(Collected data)
- - -
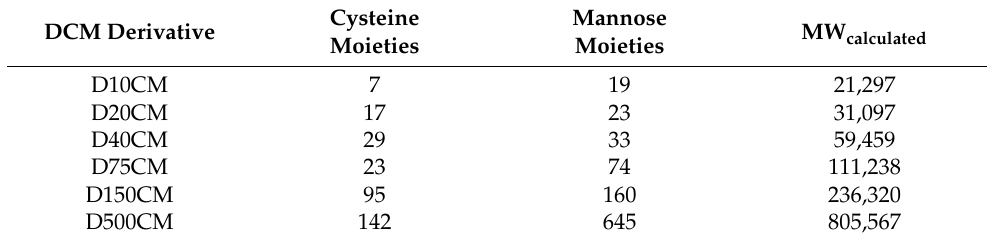
Table 1. Group density and molecular weight of D10CM–D500CM dextran derivatives.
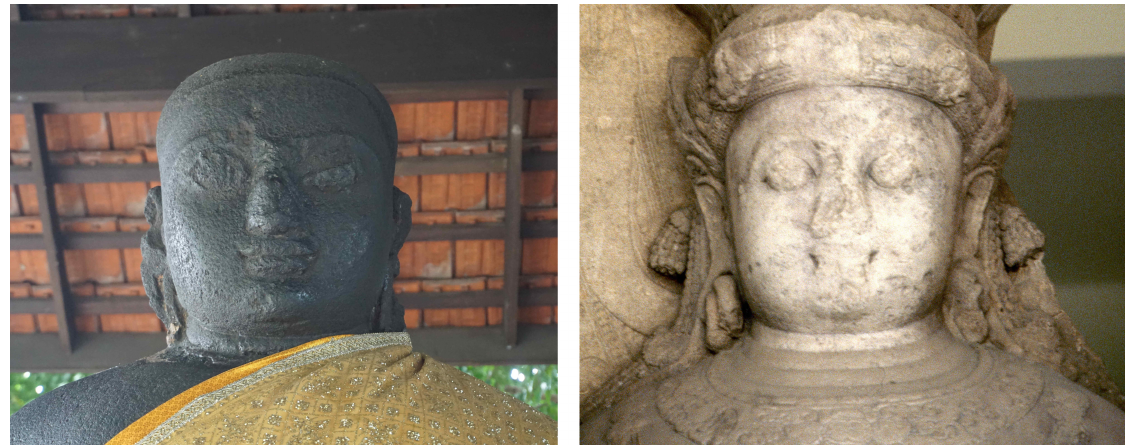
Figure 6 Two faces of Kṛtanagara. Left: Joko Dolog (Mahākṣobhya / Jñānaśivavajra). Licence: CC BY-SA 3.0. Source: photodharma.net. Right: Monumental Vajramahākāla. Courtesy of the John C. and Susan L. Huntington Photographic Archive of Buddhist and Asian Art. Scan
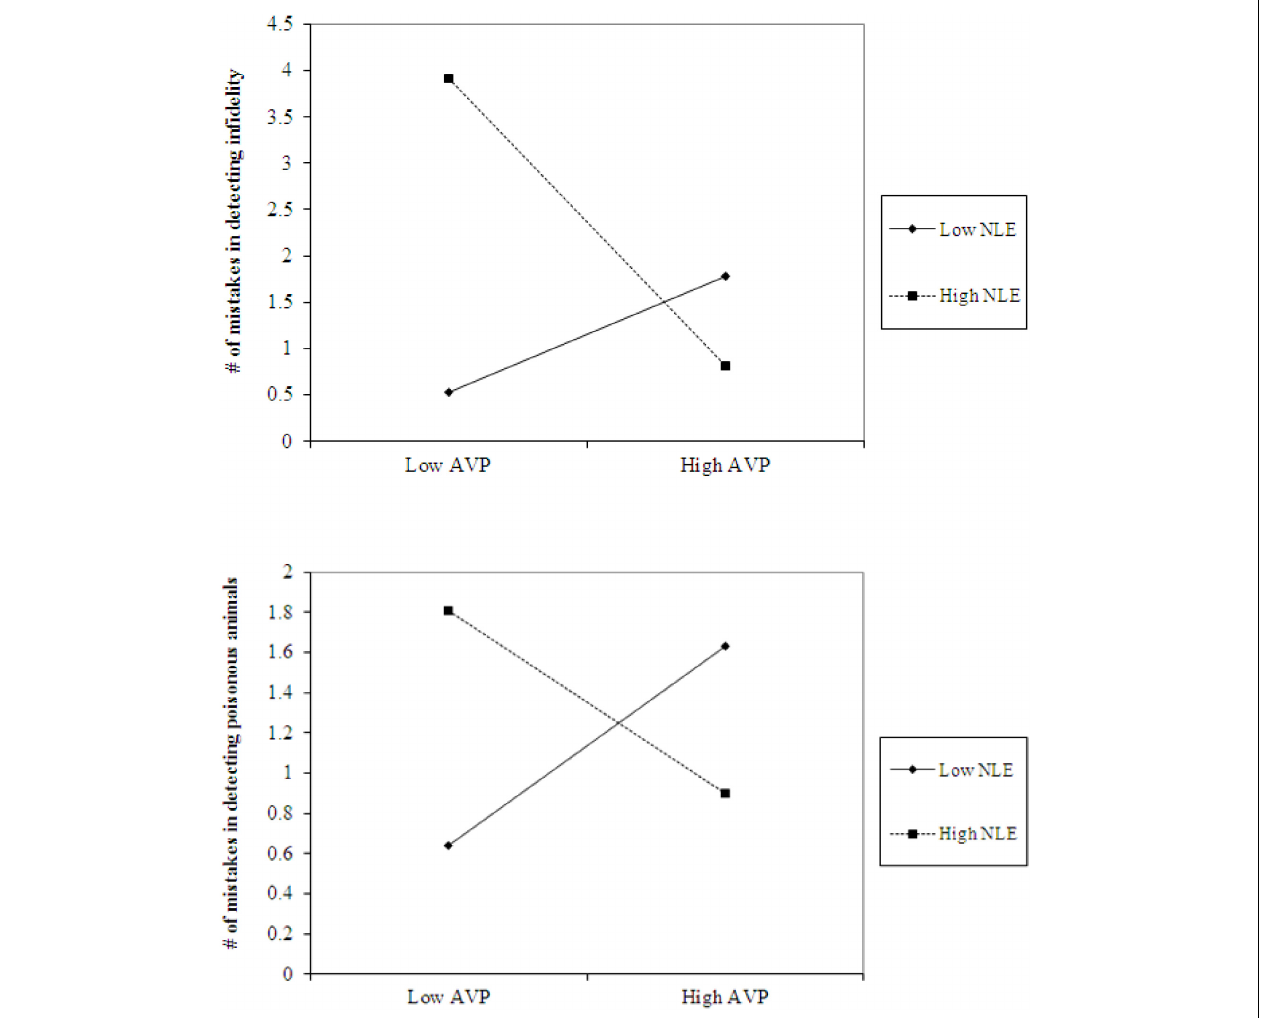
FIGURE 4 | Accuracy in detecting infidelity (top panel) and poisonous animals (bottom panel) as a function of AVP and early life stress (NLE). High AVP was linked with higher accuracy in detecting infidelity (i.e., fewer mistakes) and poisonous animals among people with high early life stress (i.e., better ability to detect various threats) but with lower accuracy among people with low early life stress and, thus, safer environment (i.e., lower vigilance to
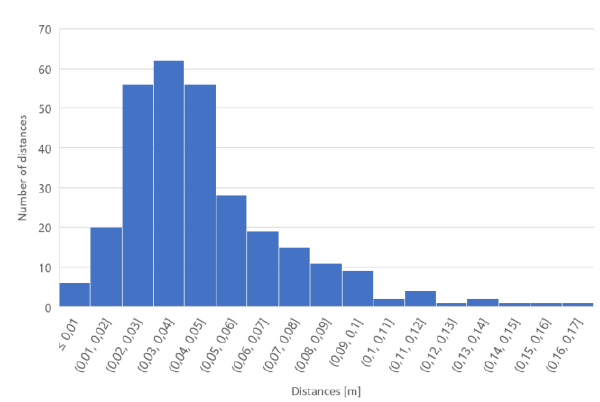
Figure 7. Histogram of the distances in space between newly calculated points and calculated points from former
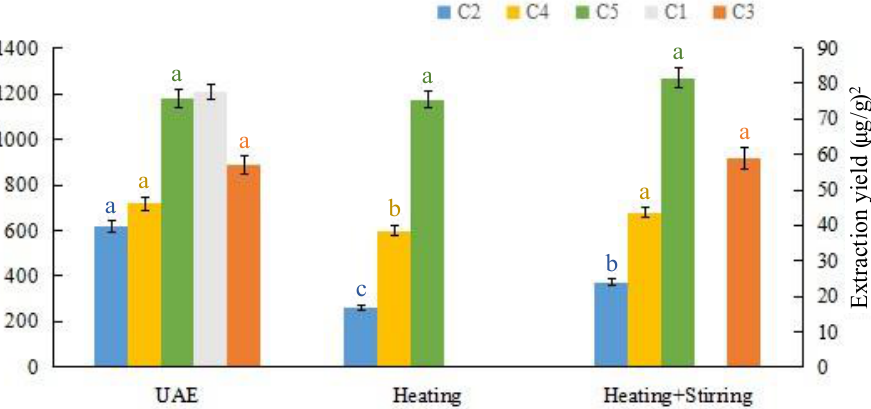
Figure 3. Comparison of the extraction efficiency between UAE and other extraction methods using DES-7. Different lowercase in columns of the same color represents a significant difference at p < 0.05. ( 1 Extraction yields of C2, C4 and C5; 2 Extraction yields of C1 and C3).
- - -
_About this exercise:_ With the images removed, give back every entry exactly as shown.

_Answer for this exercise:_
Table 1. Group density and molecular weight of D10CM–D500CM dextran derivatives.
Figure 6 Two faces of Kṛtanagara. Left: Joko Dolog (Mahākṣobhya / Jñānaśivavajra). Licence: CC BY-SA 3.0. Source: photodharma.net. Right: Monumental Vajramahākāla. Courtesy of the John C. and Susan L. Huntington Photographic Archive of Buddhist and Asian Art. Scan
FIGURE 4 | Accuracy in detecting infidelity (top panel) and poisonous animals (bottom panel) as a function of AVP and early life stress (NLE). High AVP was linked with higher accuracy in detecting infidelity (i.e., fewer mistakes) and poisonous animals among people with high early life stress (i.e., better ability to detect various threats) but with lower accuracy among people with low early life stress and, thus, safer environment (i.e., lower vigilance to
Figure 7. Histogram of the distances in space between newly calculated points and calculated points from former
Figure 3. Comparison of the extraction efficiency between UAE and other extraction methods using DES-7. Different lowercase in columns of the same color represents a significant difference at p < 0.05. ( 1 Extraction yields of C2, C4 and C5; 2 Extraction yields of C1 and C3).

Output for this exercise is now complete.